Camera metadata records
# # #

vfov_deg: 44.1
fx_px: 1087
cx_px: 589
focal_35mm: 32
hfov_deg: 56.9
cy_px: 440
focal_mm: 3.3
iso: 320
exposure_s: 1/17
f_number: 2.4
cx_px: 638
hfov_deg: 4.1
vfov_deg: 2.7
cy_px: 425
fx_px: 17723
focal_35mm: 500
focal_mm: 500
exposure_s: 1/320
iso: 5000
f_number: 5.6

# # #

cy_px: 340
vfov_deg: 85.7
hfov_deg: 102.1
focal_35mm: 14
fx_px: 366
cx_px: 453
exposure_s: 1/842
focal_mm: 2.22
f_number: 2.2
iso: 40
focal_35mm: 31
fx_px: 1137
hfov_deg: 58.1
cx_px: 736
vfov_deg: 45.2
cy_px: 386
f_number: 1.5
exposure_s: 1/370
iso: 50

# # #

▶ _Aim of the task_
From the records above, print exactly the lines that run from the line with "exposure_s: 1/17" to the line with "f_number: 5.6", inclusive.

▶ _Response area_
exposure_s: 1/17
f_number: 2.4
cx_px: 638
hfov_deg: 4.1
vfov_deg: 2.7
cy_px: 425
fx_px: 17723
focal_35mm: 500
focal_mm: 500
exposure_s: 1/320
iso: 5000
f_number: 5.6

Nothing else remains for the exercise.